As for things like anxiety, bipolar, and schizophrenia, that there is a biological base for these traits is amply evidenced by the effectiveness of medication on treating them.  Certainly, there are environmental factors.  Descartes redefined truth as certainty, free from doubt, following a tradition that stretched from Thomas to Luther that what had to be certain, in the sense of freedom from doubt, was certainty at the salvation of the soul.  The problem for us moderns with this “certainty stance” toward life is that if we are in the mode of securing against doubt all the time, this is going to increase anxiety levels analogous to the diet-er obsessed with healthy food who is exacerbating a problem because they are thinking about food all the time.  A Cartesian-like experience of obsessive systematic doubting could certainly result in a psychotic episode or balloon into OCD, but all of this simply represents what is going on at the physical level, which is why medication is so important along with Cognitive Behavioral Therapy, for instance.

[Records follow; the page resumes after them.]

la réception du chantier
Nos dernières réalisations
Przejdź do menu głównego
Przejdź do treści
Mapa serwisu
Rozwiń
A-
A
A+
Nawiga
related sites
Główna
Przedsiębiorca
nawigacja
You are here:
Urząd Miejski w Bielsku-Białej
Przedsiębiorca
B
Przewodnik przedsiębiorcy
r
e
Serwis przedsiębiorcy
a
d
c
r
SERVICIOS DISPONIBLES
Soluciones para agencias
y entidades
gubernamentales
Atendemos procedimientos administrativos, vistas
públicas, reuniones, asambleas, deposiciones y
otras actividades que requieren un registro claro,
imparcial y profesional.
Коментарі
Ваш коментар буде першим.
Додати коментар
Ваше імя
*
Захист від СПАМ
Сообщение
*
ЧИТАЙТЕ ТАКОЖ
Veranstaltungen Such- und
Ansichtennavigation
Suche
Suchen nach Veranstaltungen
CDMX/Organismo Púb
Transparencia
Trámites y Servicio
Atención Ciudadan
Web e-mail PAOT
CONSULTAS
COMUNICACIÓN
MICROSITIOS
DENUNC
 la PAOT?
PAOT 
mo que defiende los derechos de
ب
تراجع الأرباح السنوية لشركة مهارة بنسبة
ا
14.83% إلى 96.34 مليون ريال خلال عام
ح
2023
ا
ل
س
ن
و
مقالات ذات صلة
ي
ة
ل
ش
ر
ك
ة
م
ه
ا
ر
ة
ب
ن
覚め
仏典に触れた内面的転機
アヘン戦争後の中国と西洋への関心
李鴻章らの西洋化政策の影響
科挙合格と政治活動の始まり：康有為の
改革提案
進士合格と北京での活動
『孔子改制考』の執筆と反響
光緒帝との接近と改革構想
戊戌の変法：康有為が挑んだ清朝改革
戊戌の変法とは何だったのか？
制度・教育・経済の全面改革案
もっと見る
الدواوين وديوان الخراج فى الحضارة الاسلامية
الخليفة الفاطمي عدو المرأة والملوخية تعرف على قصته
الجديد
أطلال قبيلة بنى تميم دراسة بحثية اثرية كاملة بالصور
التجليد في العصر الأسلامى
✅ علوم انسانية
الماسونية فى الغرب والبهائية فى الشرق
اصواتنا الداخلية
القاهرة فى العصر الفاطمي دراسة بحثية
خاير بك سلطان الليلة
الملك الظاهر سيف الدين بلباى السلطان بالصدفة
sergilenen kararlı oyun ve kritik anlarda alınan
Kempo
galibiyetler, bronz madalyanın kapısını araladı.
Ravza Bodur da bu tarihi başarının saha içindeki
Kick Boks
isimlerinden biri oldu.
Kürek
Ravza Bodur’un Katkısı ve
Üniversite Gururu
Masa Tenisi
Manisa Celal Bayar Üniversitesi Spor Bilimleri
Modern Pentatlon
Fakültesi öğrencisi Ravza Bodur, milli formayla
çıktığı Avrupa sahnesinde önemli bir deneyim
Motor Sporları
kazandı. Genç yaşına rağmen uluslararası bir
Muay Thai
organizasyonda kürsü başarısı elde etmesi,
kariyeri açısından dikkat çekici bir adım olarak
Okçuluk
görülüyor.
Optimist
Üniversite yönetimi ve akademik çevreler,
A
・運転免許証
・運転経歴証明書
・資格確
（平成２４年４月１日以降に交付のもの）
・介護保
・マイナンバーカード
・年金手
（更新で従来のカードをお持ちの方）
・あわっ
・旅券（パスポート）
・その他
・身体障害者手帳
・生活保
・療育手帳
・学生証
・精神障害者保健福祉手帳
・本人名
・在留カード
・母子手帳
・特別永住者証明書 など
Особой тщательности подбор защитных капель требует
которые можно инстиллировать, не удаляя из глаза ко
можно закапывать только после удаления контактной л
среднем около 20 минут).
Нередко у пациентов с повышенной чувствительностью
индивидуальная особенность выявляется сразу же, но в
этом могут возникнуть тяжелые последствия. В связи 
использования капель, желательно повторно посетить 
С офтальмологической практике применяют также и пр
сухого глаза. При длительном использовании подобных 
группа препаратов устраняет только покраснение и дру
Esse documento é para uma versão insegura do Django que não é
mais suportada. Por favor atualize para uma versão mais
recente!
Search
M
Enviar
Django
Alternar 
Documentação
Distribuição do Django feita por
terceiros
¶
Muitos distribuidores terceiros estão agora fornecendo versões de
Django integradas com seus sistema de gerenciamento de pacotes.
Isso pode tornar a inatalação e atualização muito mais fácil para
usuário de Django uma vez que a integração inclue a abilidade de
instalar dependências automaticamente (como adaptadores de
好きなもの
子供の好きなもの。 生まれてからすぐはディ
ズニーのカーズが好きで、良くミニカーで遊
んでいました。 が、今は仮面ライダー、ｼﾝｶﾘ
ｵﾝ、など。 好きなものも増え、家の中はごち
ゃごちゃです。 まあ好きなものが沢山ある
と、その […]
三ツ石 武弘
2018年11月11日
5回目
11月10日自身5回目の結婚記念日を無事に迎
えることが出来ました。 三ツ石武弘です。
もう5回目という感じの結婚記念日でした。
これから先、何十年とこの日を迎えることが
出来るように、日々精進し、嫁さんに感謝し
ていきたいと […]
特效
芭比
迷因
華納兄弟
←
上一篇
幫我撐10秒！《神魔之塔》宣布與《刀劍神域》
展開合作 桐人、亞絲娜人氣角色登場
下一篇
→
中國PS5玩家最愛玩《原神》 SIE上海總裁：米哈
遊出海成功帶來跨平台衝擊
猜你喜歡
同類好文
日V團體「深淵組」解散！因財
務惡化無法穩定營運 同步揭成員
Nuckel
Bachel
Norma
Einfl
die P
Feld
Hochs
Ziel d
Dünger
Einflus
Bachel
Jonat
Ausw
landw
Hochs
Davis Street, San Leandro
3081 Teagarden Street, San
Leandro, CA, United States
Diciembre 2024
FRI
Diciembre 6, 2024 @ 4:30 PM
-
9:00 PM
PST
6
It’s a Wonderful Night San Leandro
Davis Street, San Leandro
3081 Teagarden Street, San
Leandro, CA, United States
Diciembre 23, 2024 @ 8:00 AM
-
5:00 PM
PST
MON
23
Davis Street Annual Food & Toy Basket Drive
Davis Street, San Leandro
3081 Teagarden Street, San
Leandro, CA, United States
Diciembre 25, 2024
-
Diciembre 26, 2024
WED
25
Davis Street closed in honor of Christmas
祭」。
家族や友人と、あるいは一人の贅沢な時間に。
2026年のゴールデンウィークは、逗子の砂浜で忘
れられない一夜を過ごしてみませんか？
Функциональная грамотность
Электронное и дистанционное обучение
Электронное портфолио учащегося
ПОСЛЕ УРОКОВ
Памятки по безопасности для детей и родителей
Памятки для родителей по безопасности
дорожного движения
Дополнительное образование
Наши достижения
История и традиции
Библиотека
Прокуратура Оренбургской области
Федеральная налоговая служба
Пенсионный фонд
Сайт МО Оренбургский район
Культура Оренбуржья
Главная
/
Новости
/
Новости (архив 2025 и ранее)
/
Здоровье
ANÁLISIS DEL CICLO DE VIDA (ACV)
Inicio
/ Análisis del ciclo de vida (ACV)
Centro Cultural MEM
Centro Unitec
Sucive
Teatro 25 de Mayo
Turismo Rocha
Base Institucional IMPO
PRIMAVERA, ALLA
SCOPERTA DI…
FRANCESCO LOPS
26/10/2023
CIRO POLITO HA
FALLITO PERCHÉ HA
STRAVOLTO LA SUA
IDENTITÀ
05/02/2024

 Similarly, our “person-ality” (constructed like animal-ity) is going to affect the way we experience the world.  So, an average person like myself is not going to experience the world like Einstein or Mozart, any more than I will experience the conspiracy-laden world of certain bipolars/schizophrenics, or the profound lack of certainy of someone with severe OCD.  The way the mind encounters the stuff of sense is not primarily  “knowing,” but organizing/schematizing this chaos because of how it is enjoyable, revulsive, and useful to us.  Hence, if the material did not serve this function, it may not be encountered.  Hence, Heidegger says:

  • “The angle of vision, and the realm it opens to view, themselves draw the borderlines around what it is that the creature can or cannot encounter.  For example, a lizard hears the slightest rustling in the grass but it does not hear a pistol shot fired quite close by.  Accordingly, the creature develops a kind of interpretation of its surroundings and thereby of all occurrence, not incidentally, but as the fundamental process of life itself: ‘The perspectival is the basic condition of all life (VII, 4) … The living creature possesses the character of a perspectival preview which circumscribes a line of horizon about him, within whose scope something can come forward into appearance for him at all (Heidegger, 1991, 212).” 

When we speak of beings as “substances with properties,” this is an effective way of organizing the world, though it is not “objective,” which we see the more empirical we get, such as at the quantum level where “substance with properties” is not as much of a useful descriptive category as it is at the macro level.  Physicist Carlo Rovelli has argued Time is like this, not existing at the quantum level.